*** Opening of DATASET RECORDS ***

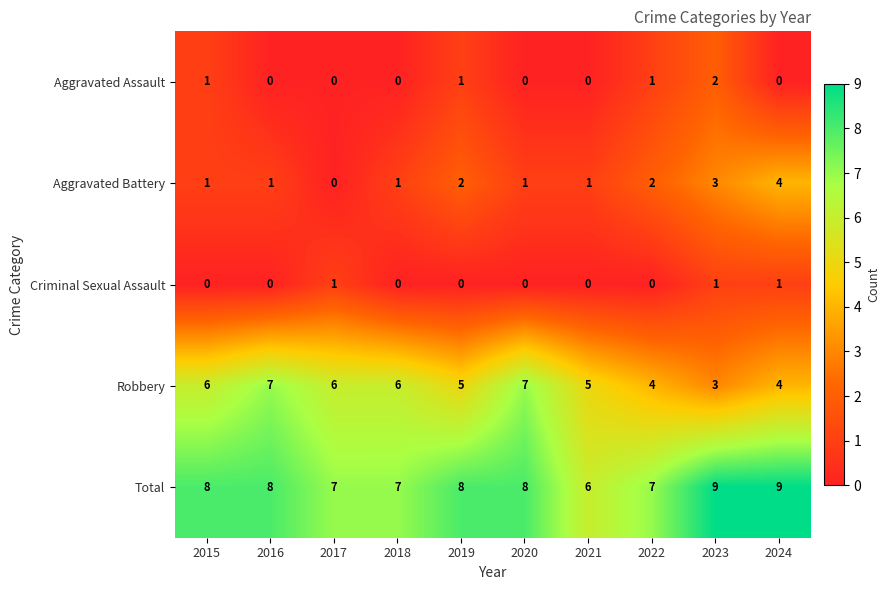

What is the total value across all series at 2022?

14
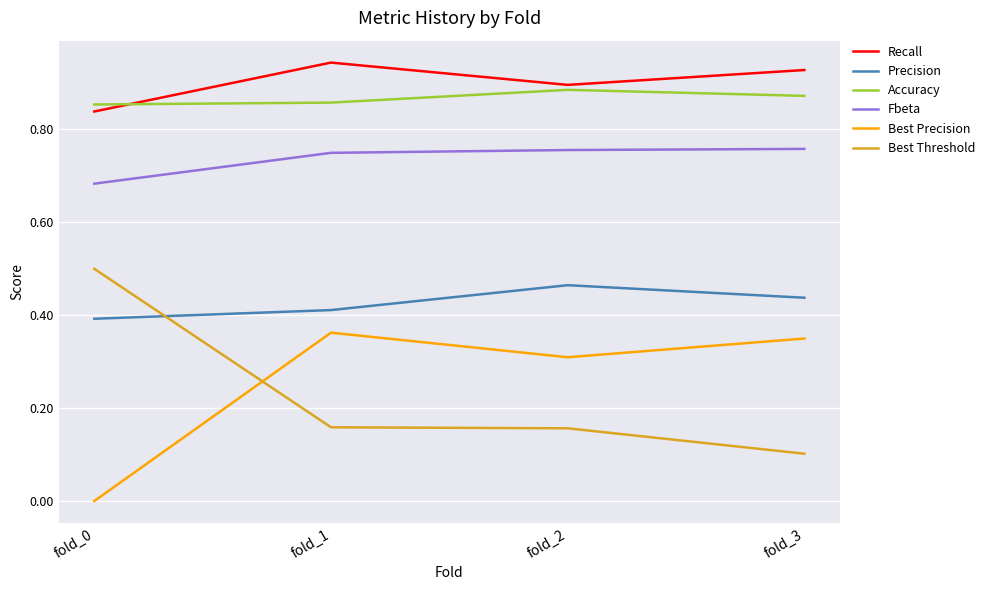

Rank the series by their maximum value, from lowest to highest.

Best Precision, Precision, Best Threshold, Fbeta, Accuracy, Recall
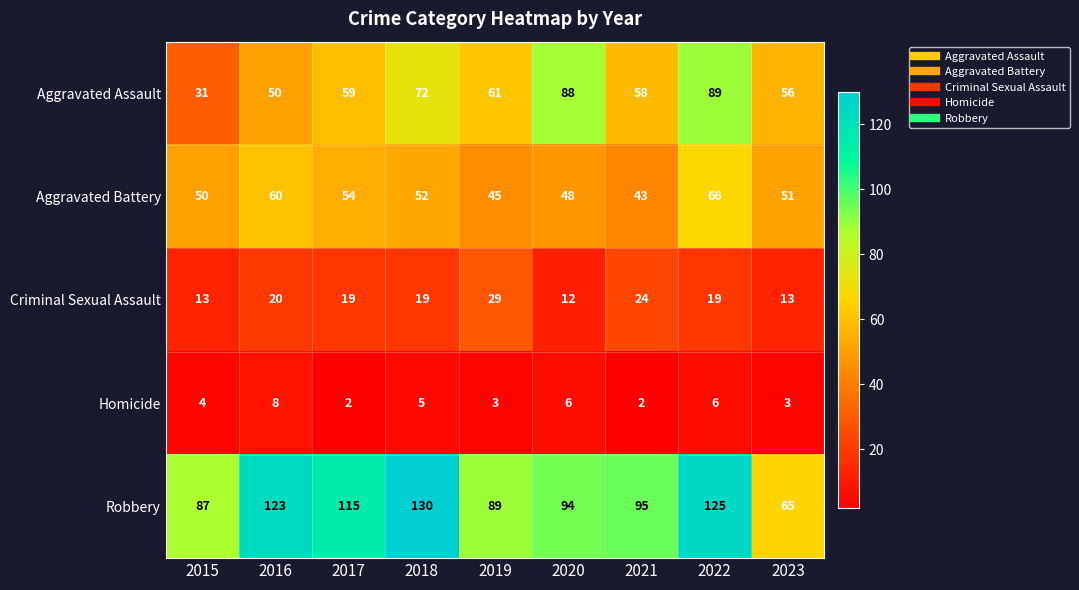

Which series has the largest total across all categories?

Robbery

*** Close of DATASET RECORDS ***
*** Opening of DATASET RECORDS ***

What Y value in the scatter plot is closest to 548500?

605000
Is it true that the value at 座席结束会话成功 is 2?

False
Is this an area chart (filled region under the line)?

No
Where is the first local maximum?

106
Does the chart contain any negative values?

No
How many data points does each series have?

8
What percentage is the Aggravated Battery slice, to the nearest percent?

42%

*** Close of DATASET RECORDS ***

• [EXERCISE DETAILS]: Locate each line in the entries above that contains the string "across", and copy those lines out in full. Treat the match as case-sensitive.

• [ANSWER BELOW]:
What is the total value across all series at 2022?
Which series has the largest total across all categories?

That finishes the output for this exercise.